Réserve faunique La Vérendrye - Des autochtones ont bloqué la route 117

Grand-Remous — Des discussions entre Québec et les autochtones qui bloquaient la route 117, le seul lien routier entre les Laurentides et l’Abitibi-Témiscamingue, auront permis la levée du blocus, mis en place depuis 5h30, hier matin, dans la réserve faunique La Vérendrye.

Les protestataires avaient indiqué ne pas avoir l’intention de lever leur blocus avant qu’un représentant du ministère des Ressources naturelles et de la Faune du Québec ne soit venu les rencontrer.

Le ministère de la Sécurité publique a toutefois précisé à la Presse canadienne en soirée que des discussions sur leurs revendications n’auraient pas lieu tant et aussi longtemps que la route était fermée.

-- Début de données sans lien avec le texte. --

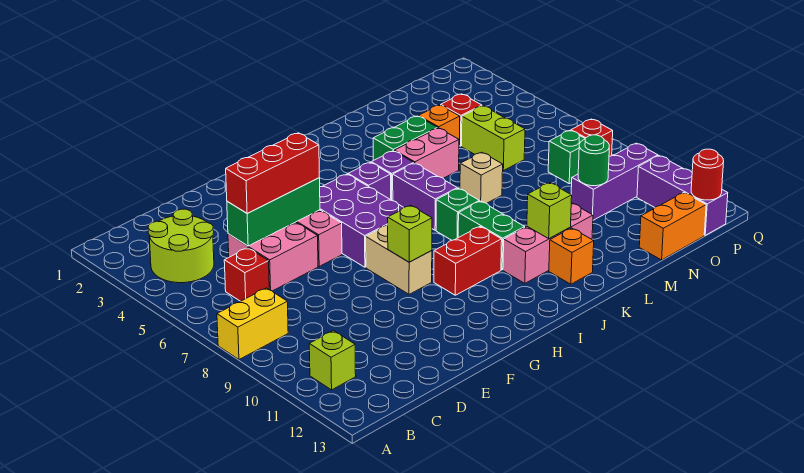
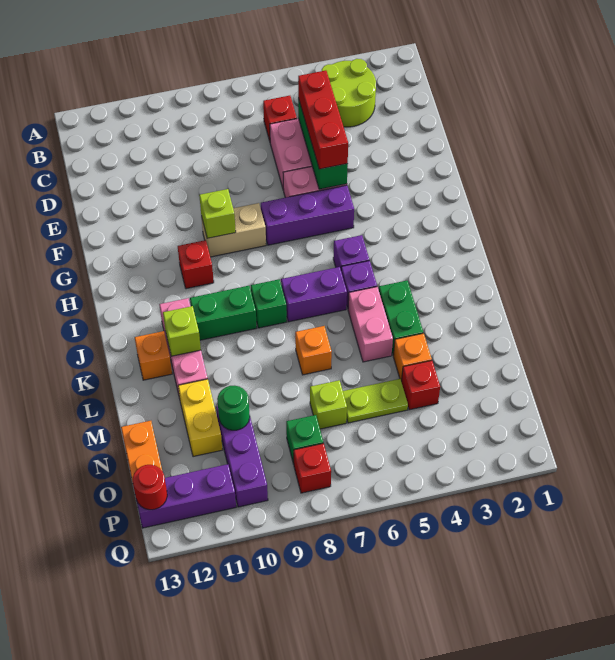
yellow brick A8:B8 level 1 -> yellow brick M11:N11 level 1
lime brick B11 level 1 -> lime brick N7 level 1
purple brick G5:H7 level 1 -> purple brick G5:G7 level 1
red brick H10:I10 level 1 -> red brick H10 level 1
tan brick L7 level 1 -> orange brick L7 level 1
lime brick N5:N6 level 1 -> lime plate N5:N6 level 1

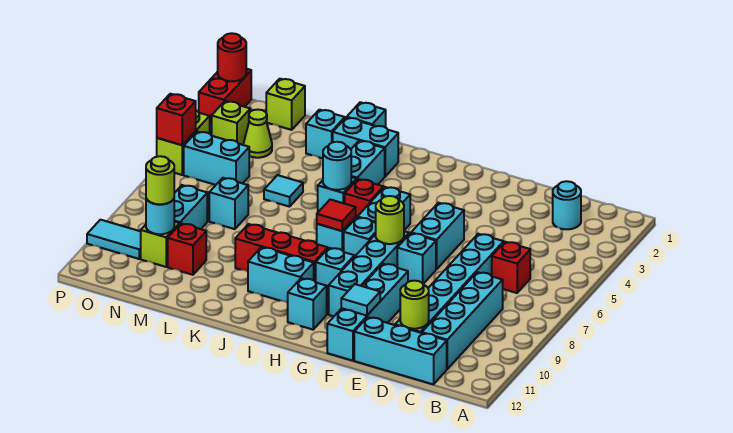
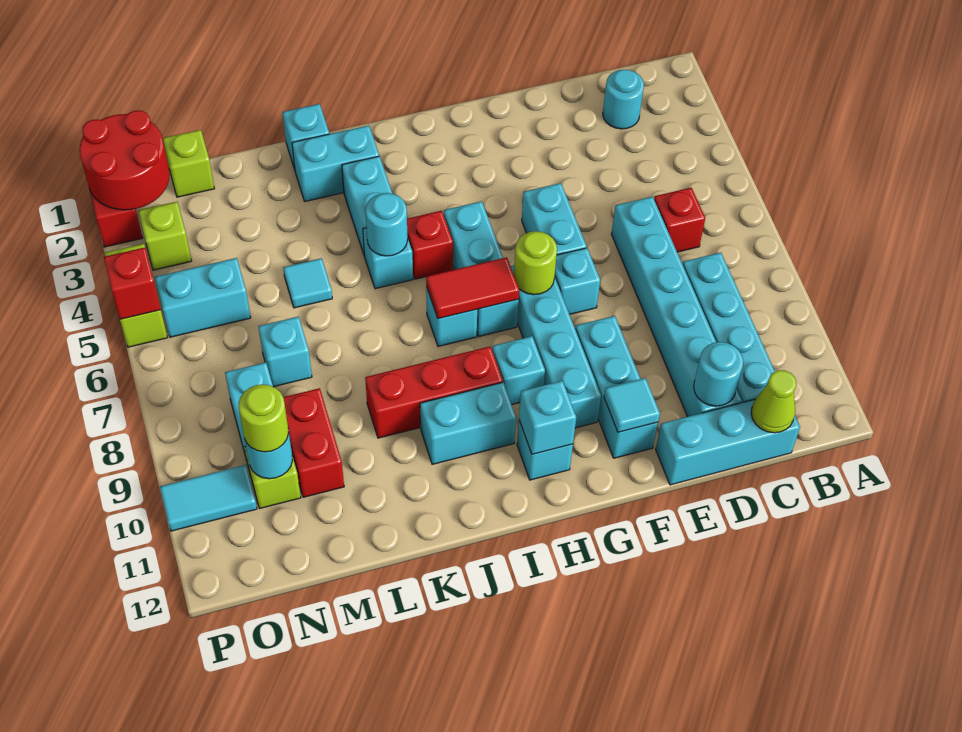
lime round brick D11 level 2 -> cyan round brick D11 level 2
cyan brick F9:F12 level 1 -> cyan brick F9:F11 level 1
red tile I7 level 2 -> red tile H7:I7 level 2
cyan brick L2 level 1 -> cyan brick H11 level 2
red brick M10 level 1 -> red brick M9:M10 level 1
lime cone N3 level 1 -> lime cone C12 level 2
red round brick P1 level 2 -> red round brick O1:P2 level 2

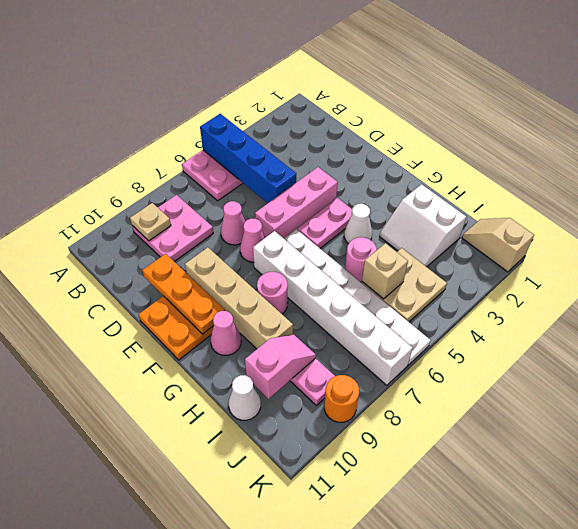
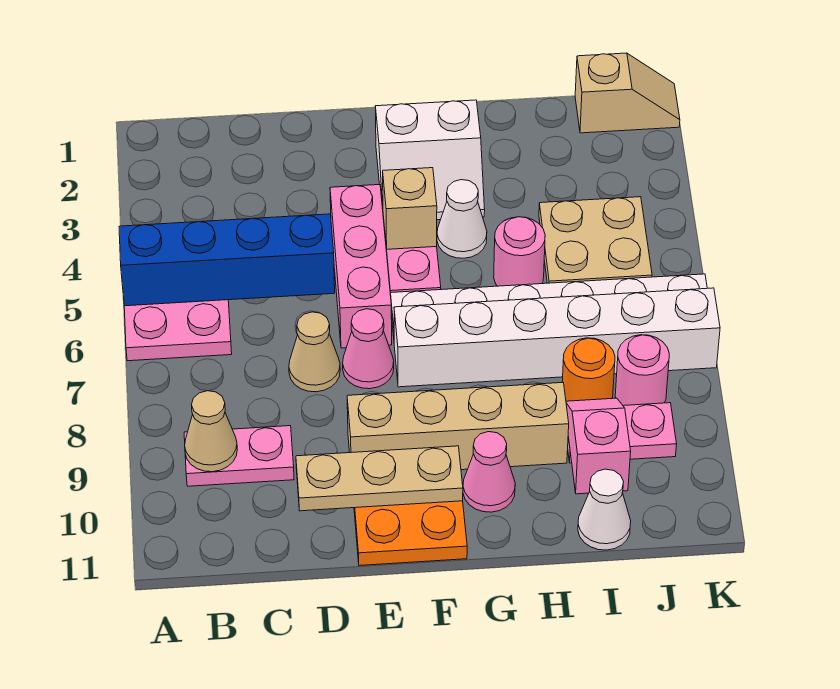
pink plate B8:C9 level 1 -> pink plate B9:C9 level 1
tan plate B9 level 2 -> tan cone B9 level 2
pink cone D7 level 1 -> tan cone D7 level 1
orange plate D10:F10 level 2 -> tan plate D10:F10 level 2
pink round brick G8 level 1 -> pink round brick J8 level 1
white slope H2:I3 level 1 top 2 -> white slope F2:G3 level 1 top 2
tan brick I5 level 2 -> tan brick F4 level 2
tan slope J1:K1 level 1 top K -> tan slope J1:K1 level 1 top J
orange round brick K9 level 1 -> orange round brick I8 level 1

A 21 heures, la Sûreté du Québec précisait que des travaux pour dégager la chaussée des billots mis en place par les manifestants étaient en cours.

La circulation reprendra lorsque la route aura été sécurisée. La SQ n’a rapporté aucun incident au cours de la journée.

La barricade bloquait les deux voies de la route à environ 70 kilomètres au nord de Grand-Remous. Deux caravanes, deux tipis, un bélier mécanique, des billots de bois et des barils ont été utilisés par les manifestants. Plusieurs véhicules ont dû rebrousser chemin.

Les agents de la SQ qui observaient les mouvements à la barricade avaient remarqué la présence d’armes de chasse, d’individus masqués et d’un drapeau des Warriors, mais aucun coup de feu n’a été tiré et la police n’a signalé aucun acte d’agressivité.

Les policiers avaient érigé un périmètre de sécurité à 200 mètres de la barricade.
Au coeur du litige figure la récupération d’arbres morts ou malades étendus en forêt ou à demi renversés. Ce bois devait, selon les manifestants, être récupéré par l’organisme sans but lucratif «Gestion des ressources naturelles autochtones», puis acheminé aux compagnies forestières.

Les protestataires prétendent qu’une entente verbale conclue avec le gouvernement du Québec à ce sujet, et qui avait mis fin à une protestation précédente, n’a pas été respectée.

«Nous protestons parce que le gouvernement du Québec, les libéraux, nous ont menti, a déclaré Guillaume Carle, le grand chef de la Confédération des peuples autochtones du Québec et du Canada. Aussitôt que nous avons démantelé les barricades [la dernière fois], ils se sont retournés contre nous.»
M. Carle explique que «Gestion des ressources naturelles autochtones» devait procurer de l’emploi à quelque 300 autochtones.

M. Carle affirme de plus que le gouvernement a autorisé des coupes à blanc dans la région, mais que les autochtones n’ont pas leur mot à dire dans la planification des activités forestières et qu’ils n’en retirent aucun bénéfice. «C’est du vol», a lancé M. Carle, avant de préciser que les autochtones réclament des droits de coupe et veulent être consultés dans la gestion générale des ressources forestières.

Il a par ailleurs expliqué que l’installation de la barricade visait aussi à dénoncer les conditions de vie des autochtones qui habitent à l’extérieur des réserves. «Pas d’électricité, pas de chauffage, pas d’eau, a dit M. Carle, qui prétend représenter 6000 autochtones à travers le Canada. Les conditions sont inacceptables.»

Les protestataires avaient manifesté, le mois dernier, devant le bureau du ministre québécois des Ressources naturelles.